France

Les capteurs de glycémie dédiés aux diabétiques détournés par des influenceuses pour mincir

Un patch rond, collé derrière le bras : c’est le nouvel accessoire des influenceuses « beauté » et « bien-être ». Le capteur de glycémie, un outil « révolutionnaire » qui peut sauver la vie des personnes diabétiques, est aussi très prisé pour contrôler sa prise de poids, une tendance critiquée par le monde médical.

Sur TikTok ou Instagram, sur la plage, au yoga ou en cuisine, elles sont de plus en plus nombreuses à en faire la promotion : le capteur de glucose leur permet de « voir leur glycémie en temps réel » et ainsi de « comprendre quels aliments éviter », assurent ces jeunes femmes.

Un appareil pas plus gros qu’une pièce de deux euros

Leur idole ? Jessie Inchauspé, alias@glucosegoddess (déesse du glucose) dont le livre best-seller « Glucose révolution » sorti l’été dernier prône la maîtrise des effets du sucre pour moins les subir… et mincir. Pour mieux comprendre son métabolisme, cette biochimiste de formation s’est équipée d’un capteur de glycémie.

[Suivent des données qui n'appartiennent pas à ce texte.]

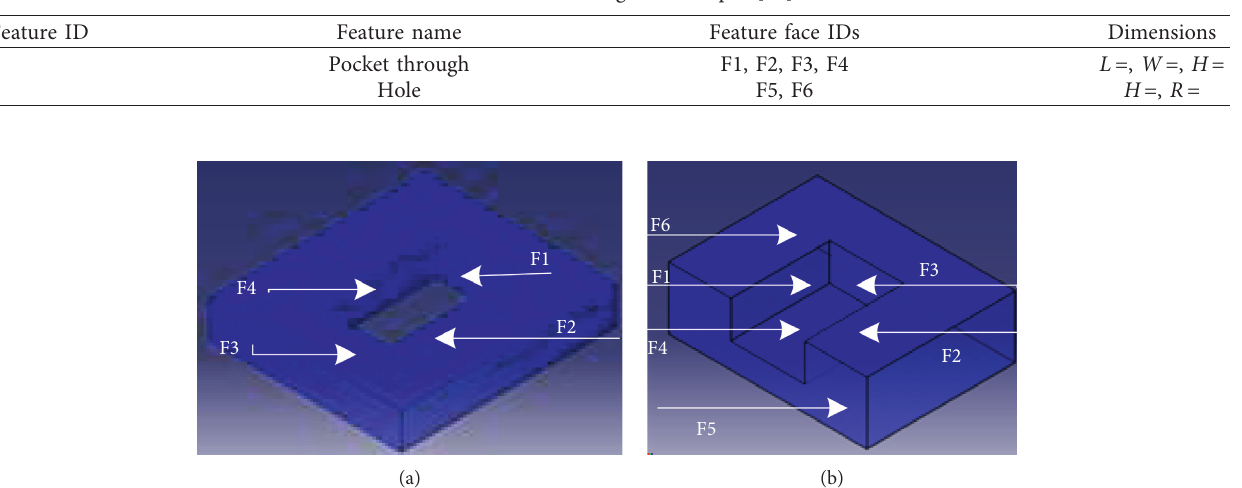
Figure 1: Methodology of the hybrid additive, subtractive, and inspection processes. Table 2: Feature recognition output [24].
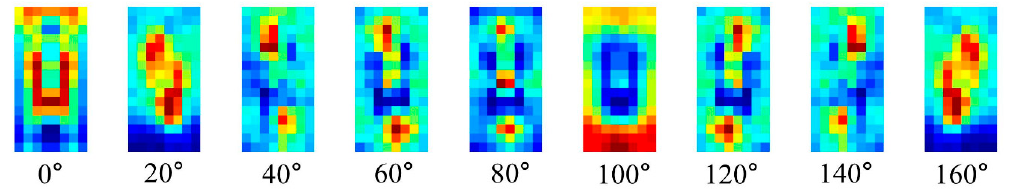
Figure 3. Example of IR image and its T channel.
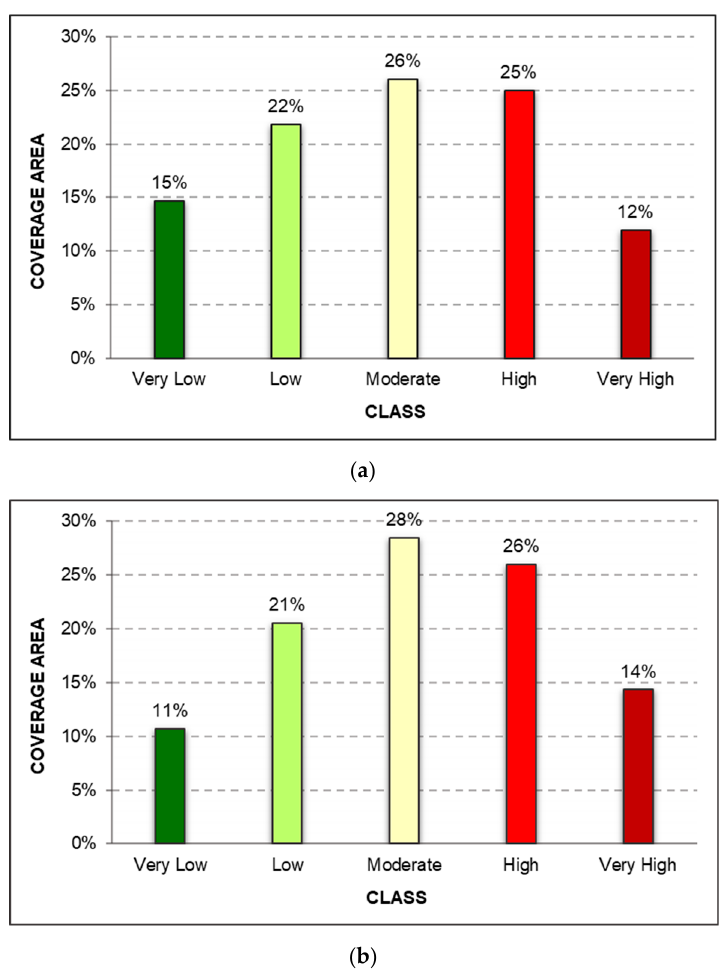
Figure 8. Diagrams with the coverage area percentages of the landslide susceptibility classes for the models: ( a ) hybrid GeoDIV model; ( b ) individual IV model.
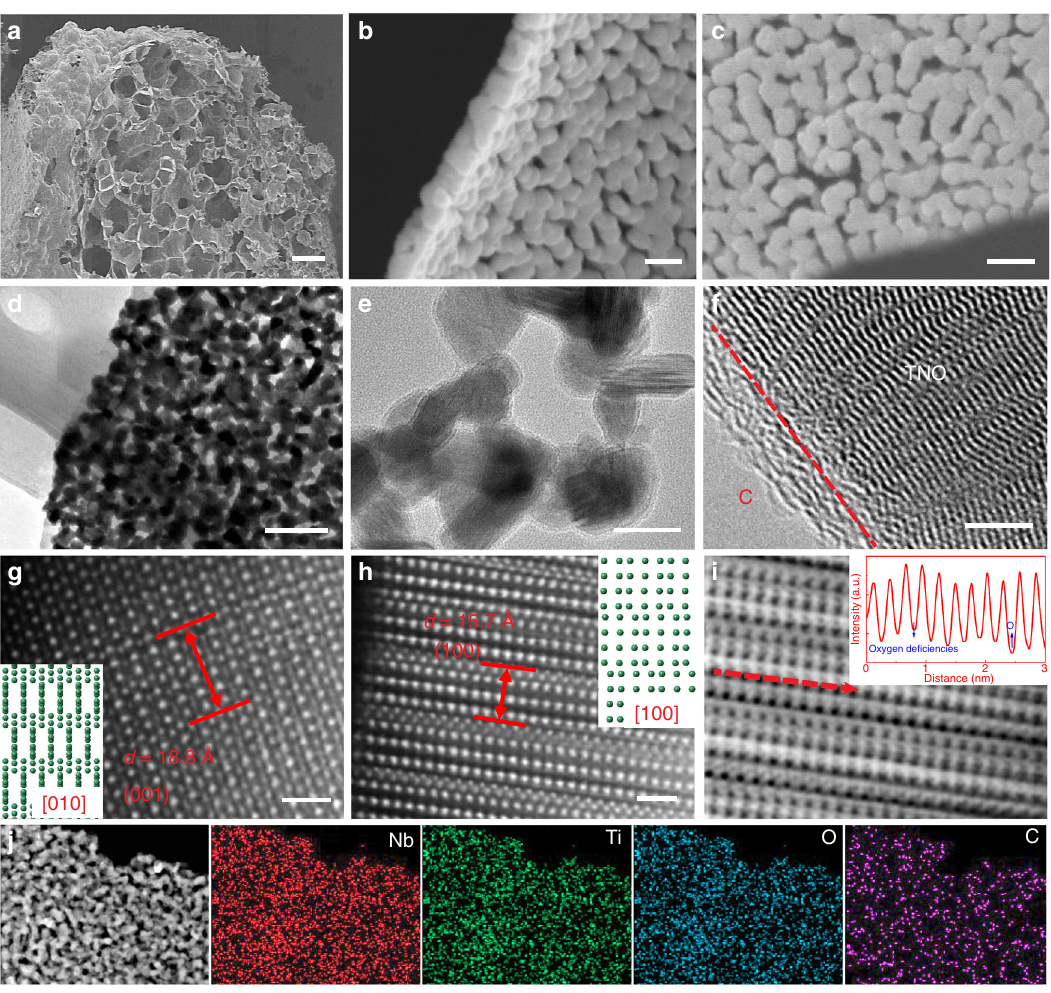
Fig. 1 Synthesis and characterization of all products. a SEM images of hierarchical porous TNO − x @C 3 . b TNO − x @C 3 nanosheets. c TNO − x @C 3 from top view. d TEM images of TNO − x @C 3 . e TEM images of TNO − x @C 3 . f HRTEM images of TNO − x @C 3 . g HAADF images of TNO − x @C 3 . h HAADF images of TNO − x @C 3 . i ABF images of TNO − x @C 3 . j EDS elemental mapping images of Nb, Ti, O, and C in the TNO − x @C 3 composite. Scale bars: a 200 μ m, b ,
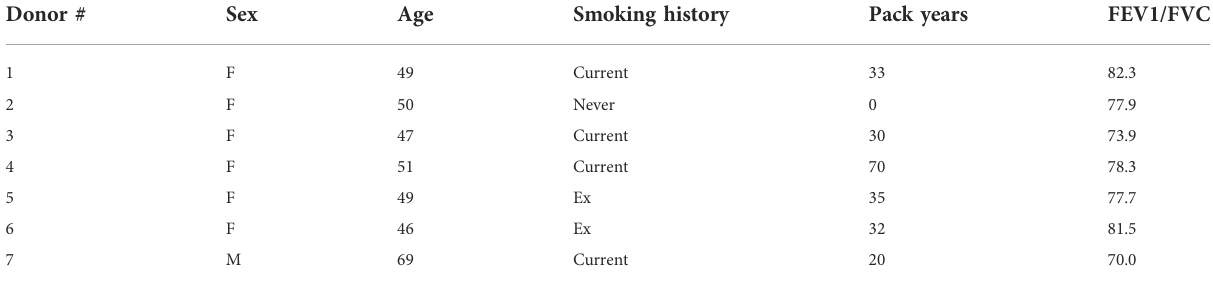
TABLE 1 Characteristics of fi broblast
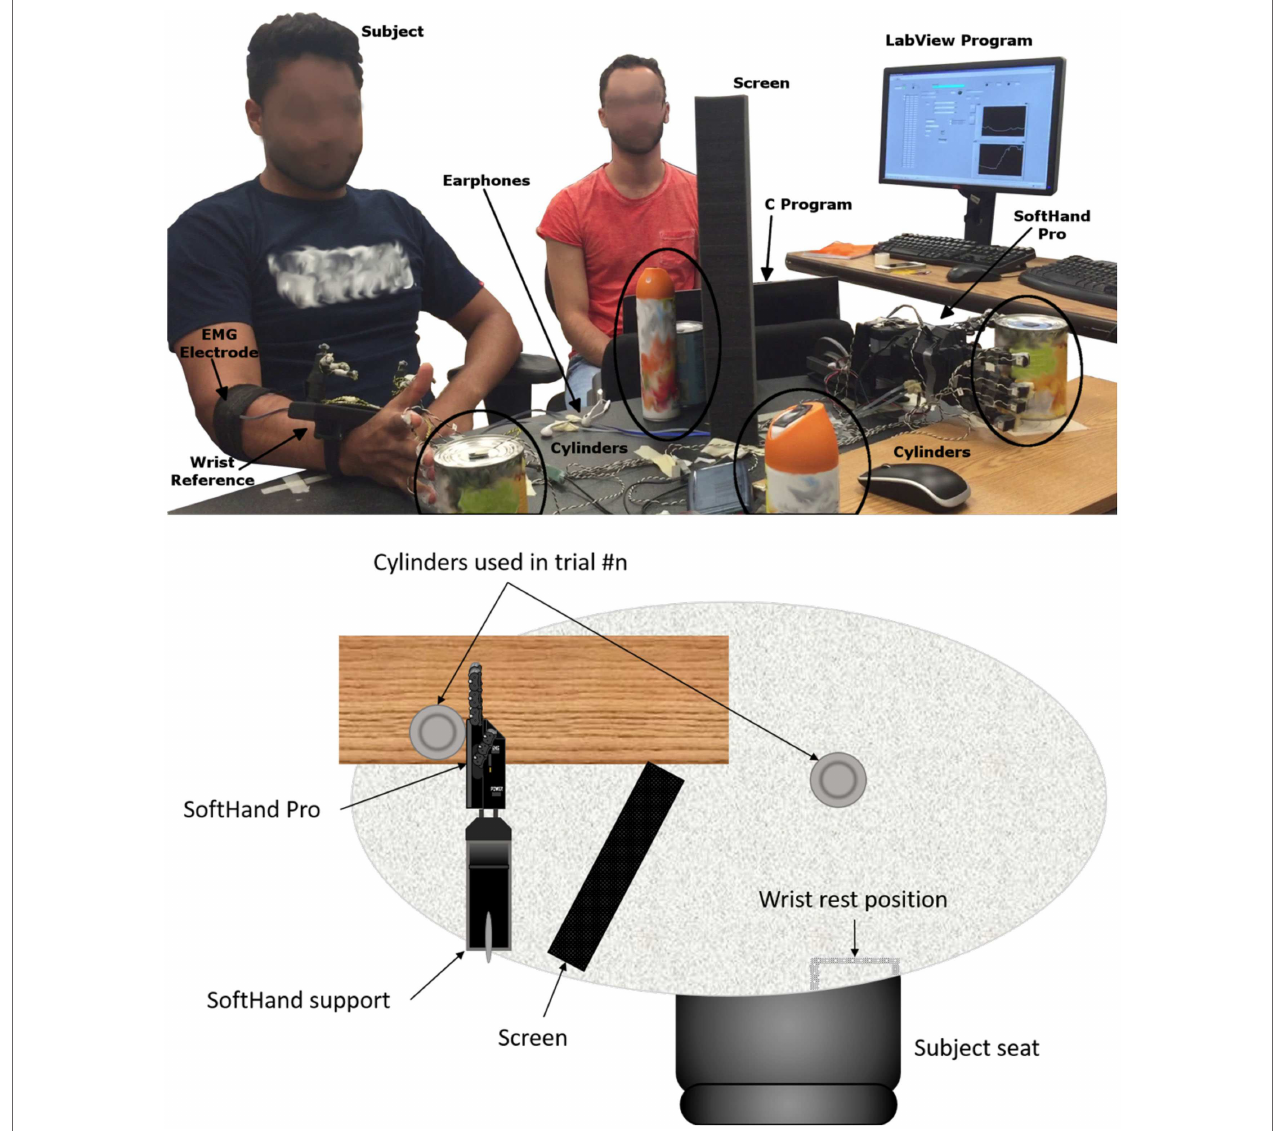
FIGURE 2 | Experiment 3 : experimental setup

Un appareil pas plus gros qu’une pièce de deux euros dont le résultat se lit simplement en passant un smartphone devant le capteur. Contrairement aux autres appareils de mesure, le capteur permet aussi d’anticiper une crise d’hypo ou d’hyperglycémie. En vente libre, le capteur le plus commercialisé en France, le Freestyle Libre 2 du laboratoire Abbott, n’est remboursé que pour les diabétiques qui ont plusieurs injections d’insuline par jour.

« Une tendance ridicule »

La diététicienne américaine Christine Byrne s’interroge sur l’utilité même des capteurs pour des personnes non-diabétiques : « Votre corps est capable de restreindre le sucre dans le sang à un niveau sain ». Elle préconise des « repas équilibrés » plutôt qu’une surveillance permanente de glycémie, qui dépend aussi « de votre stress, vos activités et votre sommeil ».

C’est aussi l’avis de Karine Clément, spécialiste de l’obésité à l’Inserm, qui craint, chez des personnes non accompagnées par un médecin, « un risque de sur-interprétation ou de sous-interprétation des résultats » menant à « des changements de comportement alimentaire par exemple, inadaptés ».

Sur Twitter, des internautes diabétiques dénoncent quant à eux une « tendance ridicule » : « S’il s’agissait de se piquer le bout du doigt six fois par jour, l’auraient-ils fait ? Arrêtez de vous créer des problèmes que vous n’avez pas ».

Détourné comme l’Ozempic

Les pharmaciens avaient déjà constaté un « mésusage » avec l’Ozempic, un antidiabétique injectable que tentent de se procurer des non-diabétiques pour mincir. De fausses ordonnances avec les deux produits ont d’ailleurs été saisies, a indiqué le Pr Jean-Luc Faillie, en charge de la pharmacovigilance d’Ozempic.

Contrairement à l’Ozempic, les capteurs de glycémie sont en vente libre, notamment sur Internet. Mais une fausse ordonnance permet de se faire rembourser indûment, et d’économiser ainsi une centaine d’euros par mois… Une « fraude à l’assurance maladie » qu’Abbott assure condamner « sans réserve », et dont l’ANSM (agence du médicament) s’est saisie, indiquant qu’elle menait « des investigations » à ce sujet.